§ **What is being asked**: Return the forum thread below about a British reissue of Kubrick's film, reproducing it in full and unchanged.
===== Source passage
Author |
Message |
   
Ramsey Campbell (Ramsey) Username: Ramsey
Registered: 03-2008 Posted From: 92.8.30.135
| Posted on Saturday, August 04, 2012 - 02:39 pm: | |
Kubrick's film appears to be set for a British theatrical reissue, but now it's the complete version: http://www.bbfc.co.uk/BFF024623/ |
   
John Llewellyn Probert (John_l_probert) Username: John_l_probert
Registered: 03-2008 Posted From: 86.131.45.253
| Posted on Saturday, August 04, 2012 - 02:44 pm: | |
Interesting. We'll doubtless catch this on its cinema run. |
   
Kate (Kathleen)
Username: Kathleen
Registered: 09-2009 Posted From: 86.131.45.253
| Posted on Saturday, August 04, 2012 - 02:45 pm: | |
Excellent! I've only seen the full version in pan and scan and I've never seen any version on the big screen. |
   
Gary Fry (Gary_fry)
==========
===== Excerpted records
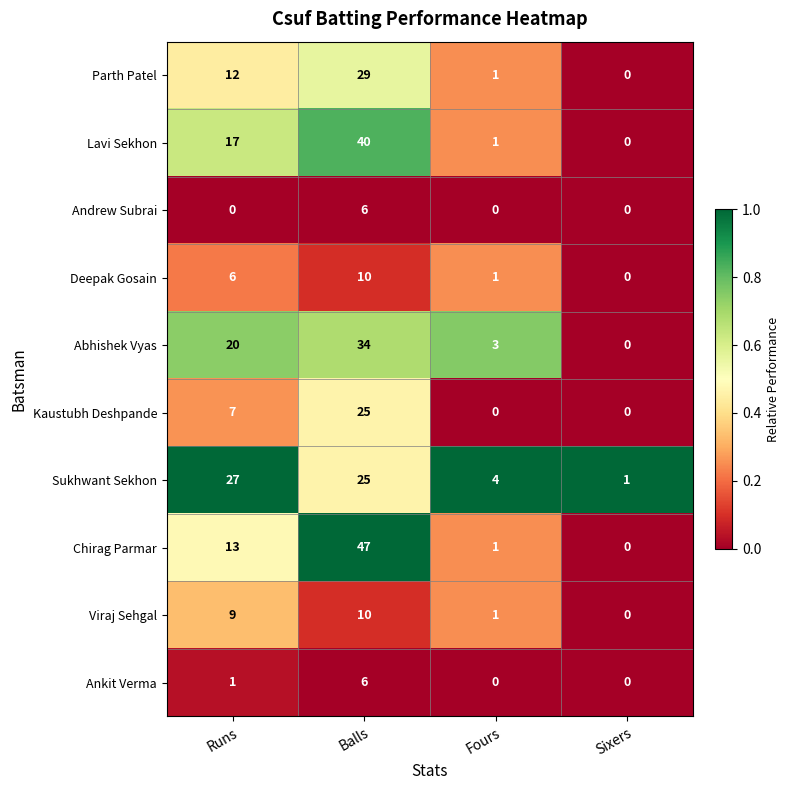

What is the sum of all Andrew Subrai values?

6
==========
===== Excerpted records
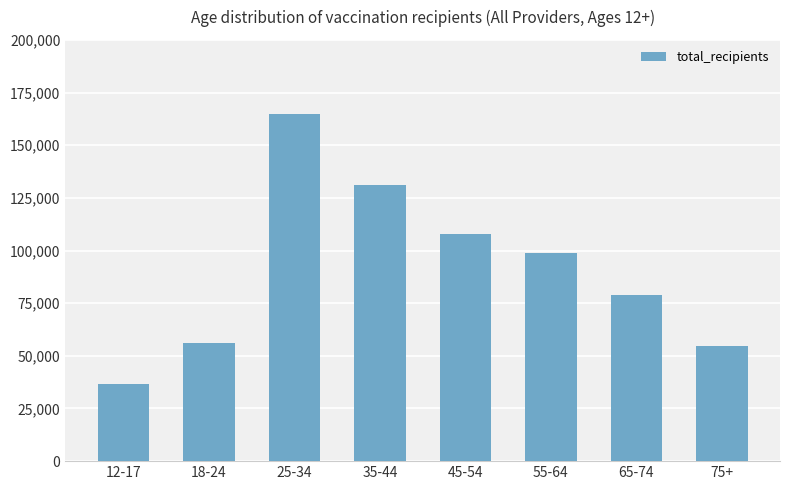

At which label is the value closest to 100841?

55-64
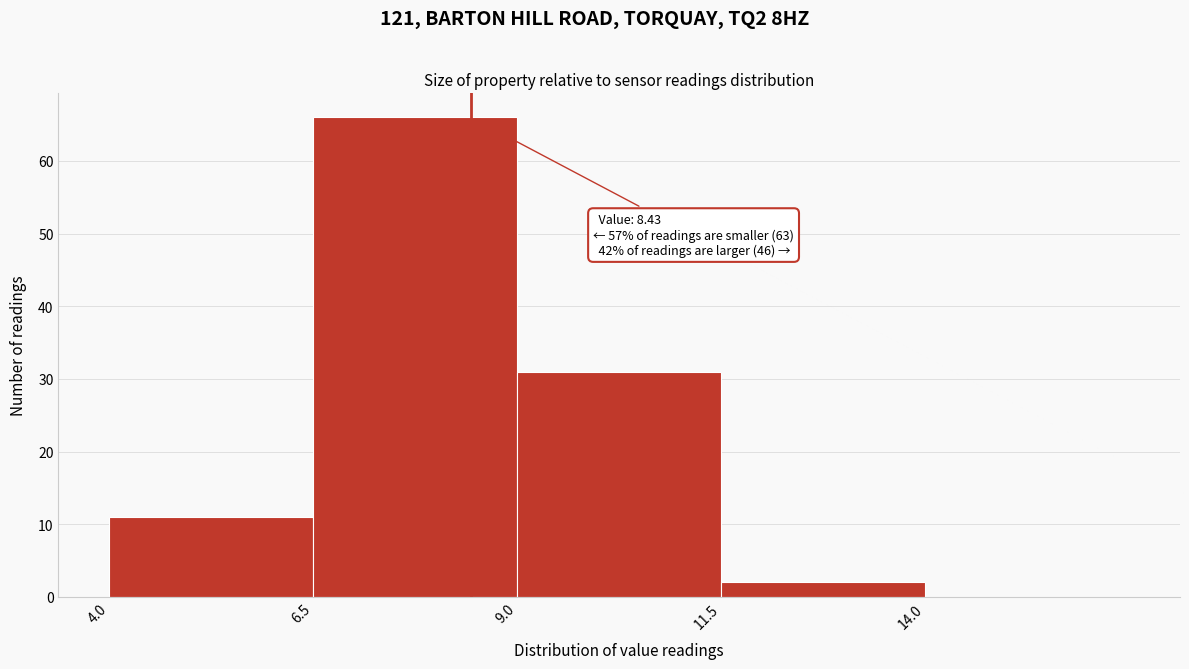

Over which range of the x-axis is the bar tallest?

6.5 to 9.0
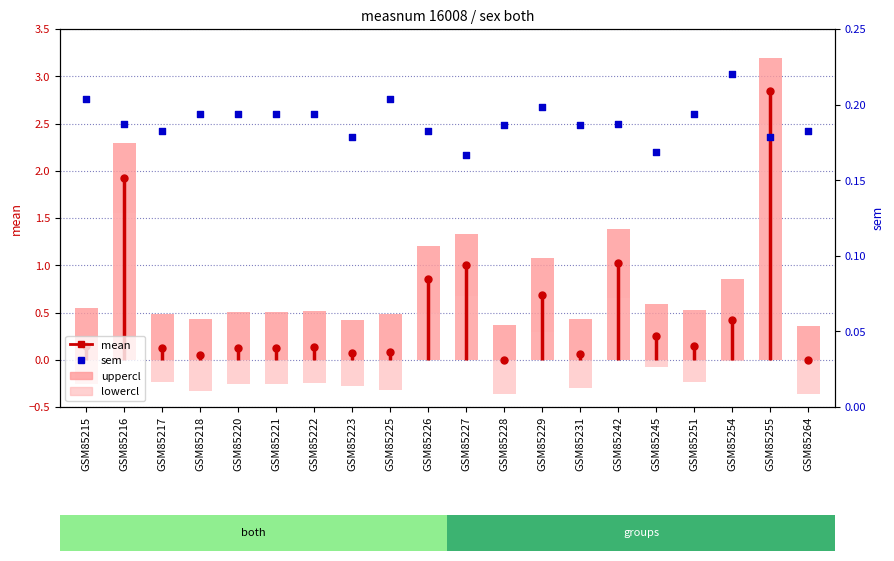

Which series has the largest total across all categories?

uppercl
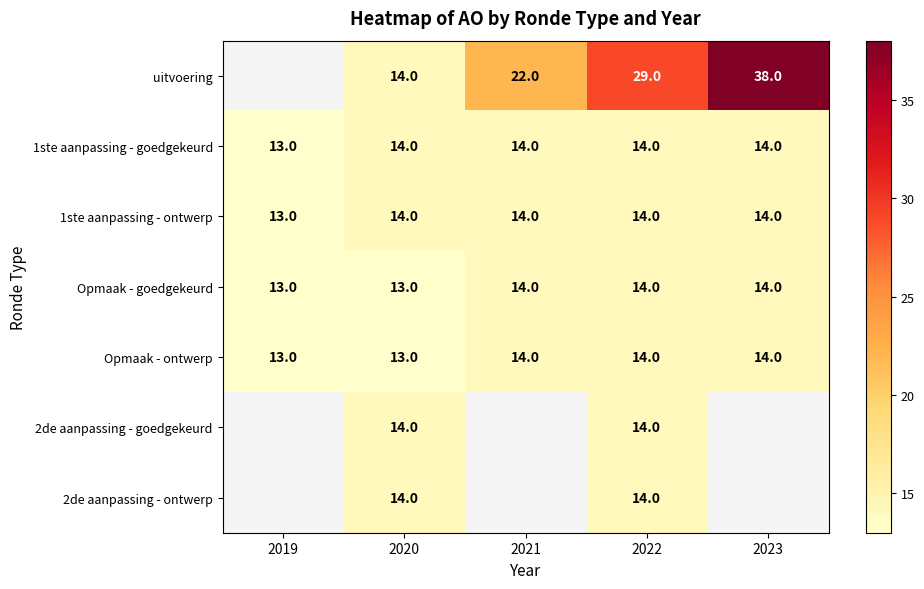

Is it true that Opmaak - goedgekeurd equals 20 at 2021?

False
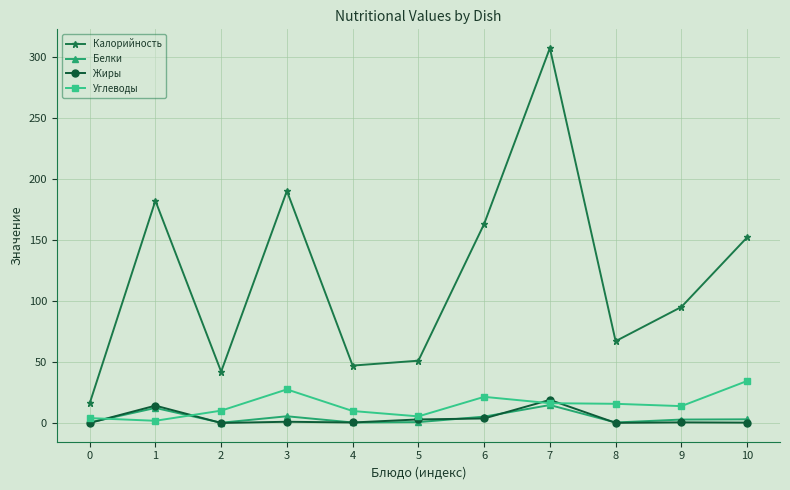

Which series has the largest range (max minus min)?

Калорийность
==========
===== Excerpted records
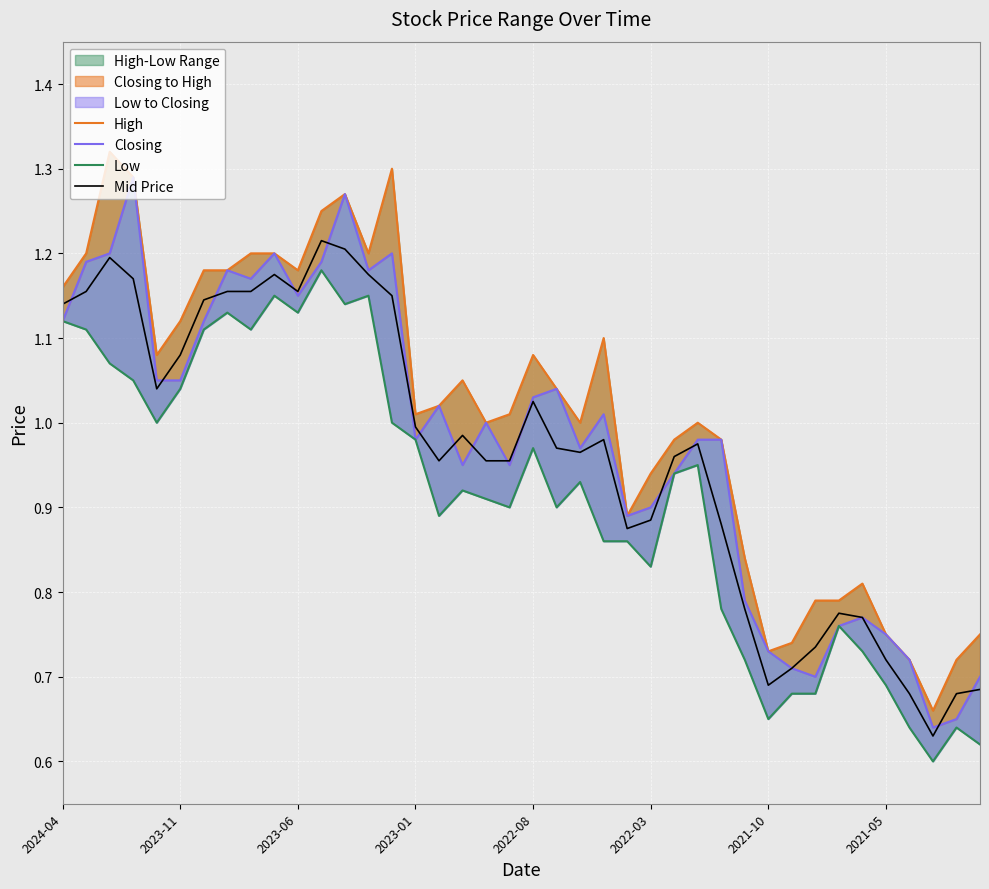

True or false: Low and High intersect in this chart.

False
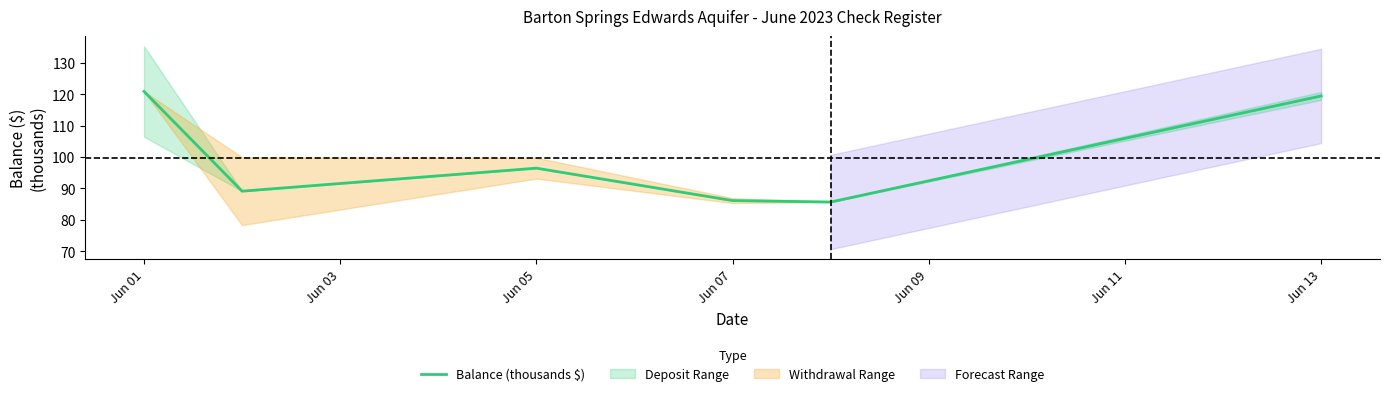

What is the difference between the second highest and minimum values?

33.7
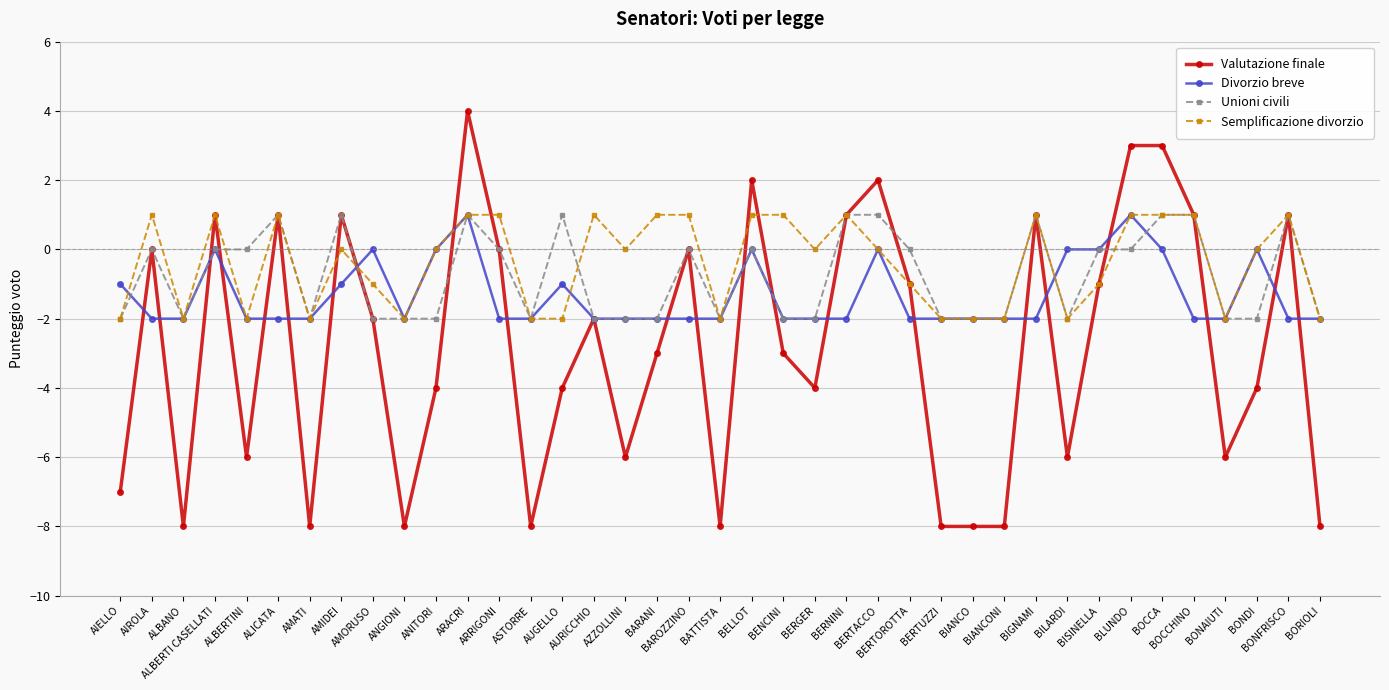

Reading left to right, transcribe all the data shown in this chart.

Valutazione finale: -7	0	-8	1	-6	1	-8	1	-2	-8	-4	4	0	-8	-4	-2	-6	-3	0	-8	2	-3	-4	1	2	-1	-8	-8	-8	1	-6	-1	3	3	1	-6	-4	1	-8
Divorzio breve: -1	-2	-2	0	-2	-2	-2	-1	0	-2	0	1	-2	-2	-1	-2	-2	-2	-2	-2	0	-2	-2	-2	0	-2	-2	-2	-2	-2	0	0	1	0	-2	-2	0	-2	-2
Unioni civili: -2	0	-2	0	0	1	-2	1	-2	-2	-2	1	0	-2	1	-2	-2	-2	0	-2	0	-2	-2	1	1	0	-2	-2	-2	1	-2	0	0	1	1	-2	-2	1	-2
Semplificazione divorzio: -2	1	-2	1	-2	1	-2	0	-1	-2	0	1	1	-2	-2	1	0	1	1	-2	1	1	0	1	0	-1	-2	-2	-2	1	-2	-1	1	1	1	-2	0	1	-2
==========
§ **Result for this exercise**:
Author |
Message |
   
Ramsey Campbell (Ramsey) Username: Ramsey
Registered: 03-2008 Posted From: 92.8.30.135
| Posted on Saturday, August 04, 2012 - 02:39 pm: | |
Kubrick's film appears to be set for a British theatrical reissue, but now it's the complete version: http://www.bbfc.co.uk/BFF024623/ |
   
John Llewellyn Probert (John_l_probert) Username: John_l_probert
Registered: 03-2008 Posted From: 86.131.45.253
| Posted on Saturday, August 04, 2012 - 02:44 pm: | |
Interesting. We'll doubtless catch this on its cinema run. |
   
Kate (Kathleen)
Username: Kathleen
Registered: 09-2009 Posted From: 86.131.45.253
| Posted on Saturday, August 04, 2012 - 02:45 pm: | |
Excellent! I've only seen the full version in pan and scan and I've never seen any version on the big screen. |
   
Gary Fry (Gary_fry)